Print the call transcript below word for word, from "Okay, understood. And" up to and including "your large customer?".

» **PAGE TEXT**:
..........

Okay, understood. And just one very quick question. Looking at the shipments in Q4, the eight, how many of those eight represented customers who now have multiple machines and presumably your large customer, putting aside your large customer?

speaker
Operator

One second. I think we shipped to, so we shipped in Q4 eight machines. Of those eight, I think, two were to new customers. So if I'm not mistaken, six are to existing customers? Am I right? That's correct. Got it. Did I answer you? Thank you.

speaker
Bill

I think I actually do. I'll confirm this, Jim, but I believe four of the six are multiple machine customers. Yeah. Yeah.

speaker
Jim

Okay. Great. Thank you.

speaker
Operator

Yeah. But six of the eight machines are.

speaker
Benny

Our next question is from Troy Jensen of Lake Street Capital. Please proceed with your question.

speaker
Troy Jensen

Hey, gentlemen. Congrats on the great year and the XC shipments.

speaker
William Blair

Thanks, Troy.

speaker
Troy Jensen

Thank you. I guess I want to hit just the launch pricing one more time. Was pricing renegotiated in recent months? Is this what the surprise is? Okay, so just the margin surprises on what these machines are going to be doing, not the revenues? Say again? Just the gross margin surprises on these machines, not the revenues.

speaker
Operator

Correct. Yeah, and when you say surprise, retrospectively, we probably should have thought about this better. We didn't forecast that in the detail.

speaker
Bill

Yeah, look, I think a lot's changed. This contract was negotiated in early 2020. A lot's changed with respect to global supply chain conditions. Right, yeah, that's true. For 20 months.

..........

» **DATA SUPPLIED**:
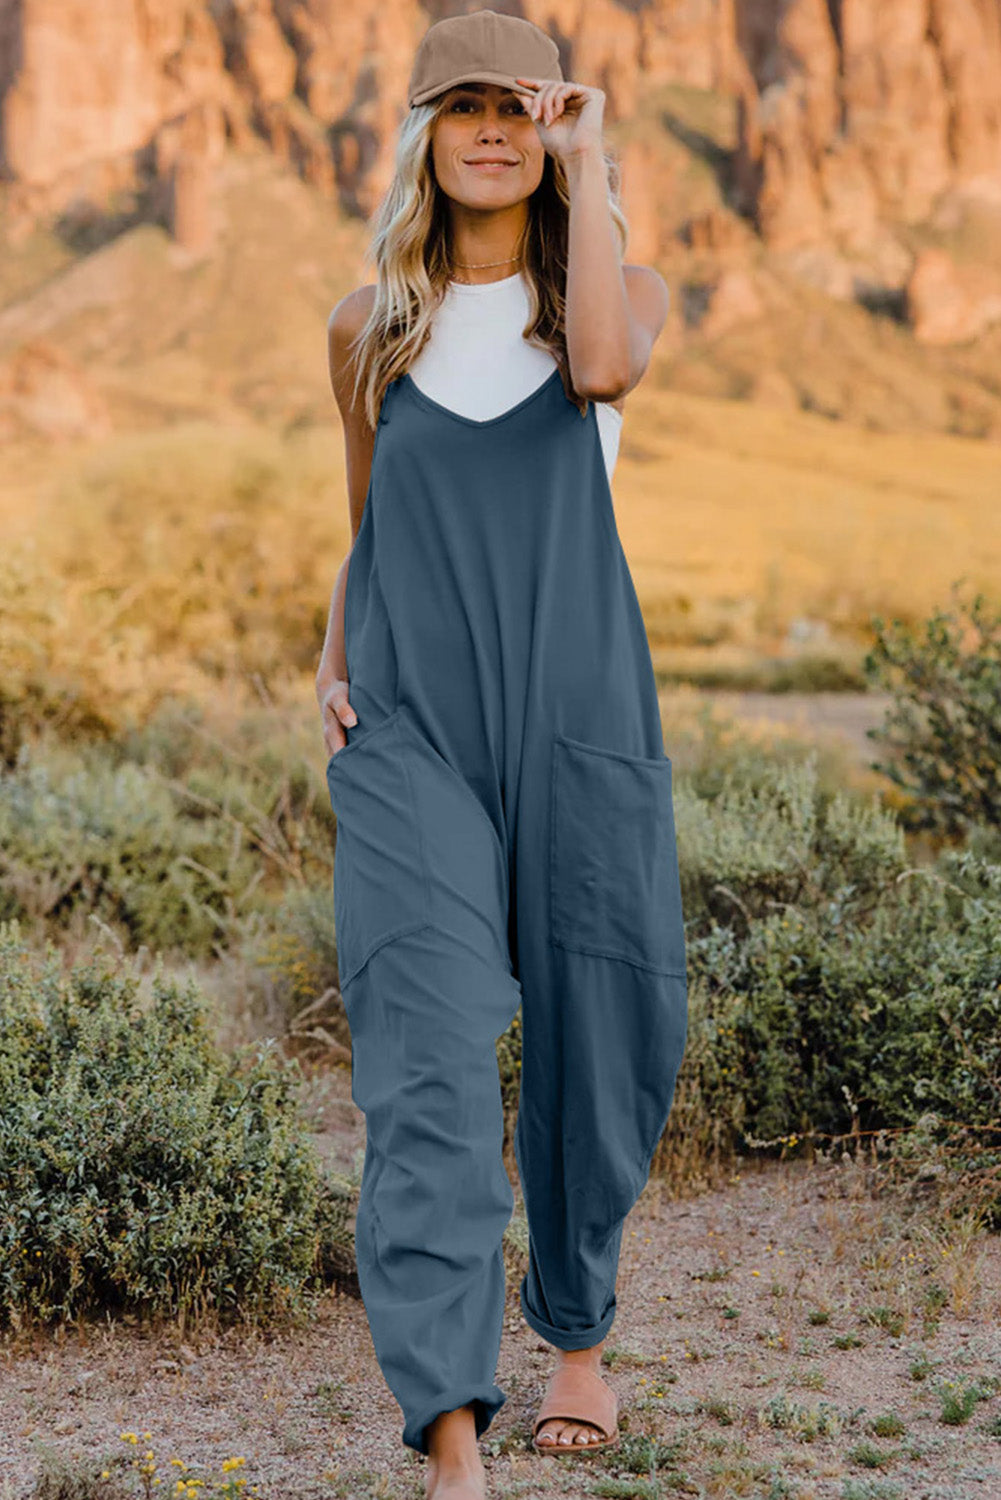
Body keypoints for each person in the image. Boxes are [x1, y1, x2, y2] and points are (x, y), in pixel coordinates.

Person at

..........

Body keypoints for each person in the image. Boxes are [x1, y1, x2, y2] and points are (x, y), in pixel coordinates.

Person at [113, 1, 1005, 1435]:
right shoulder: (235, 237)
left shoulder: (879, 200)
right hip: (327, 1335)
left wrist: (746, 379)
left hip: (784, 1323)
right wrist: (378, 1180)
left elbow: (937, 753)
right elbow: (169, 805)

..........

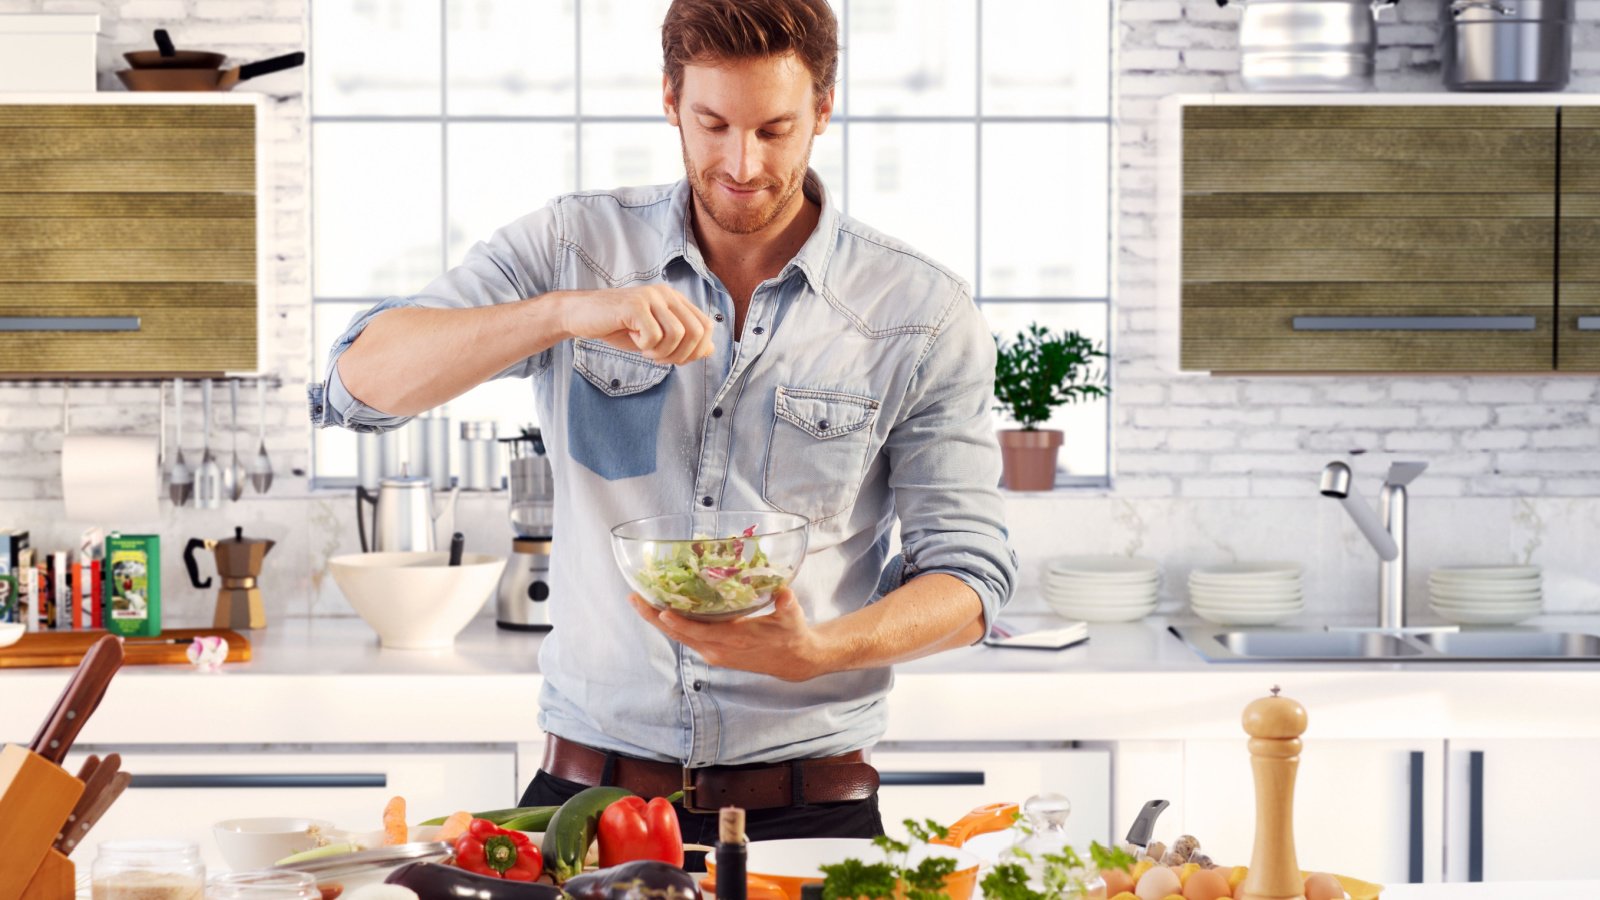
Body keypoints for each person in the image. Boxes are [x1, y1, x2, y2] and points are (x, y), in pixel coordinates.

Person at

..........

» **OUTPUT FOR THIS TASK**:
Okay, understood. And just one very quick question. Looking at the shipments in Q4, the eight, how many of those eight represented customers who now have multiple machines and presumably your large customer, putting aside your large customer?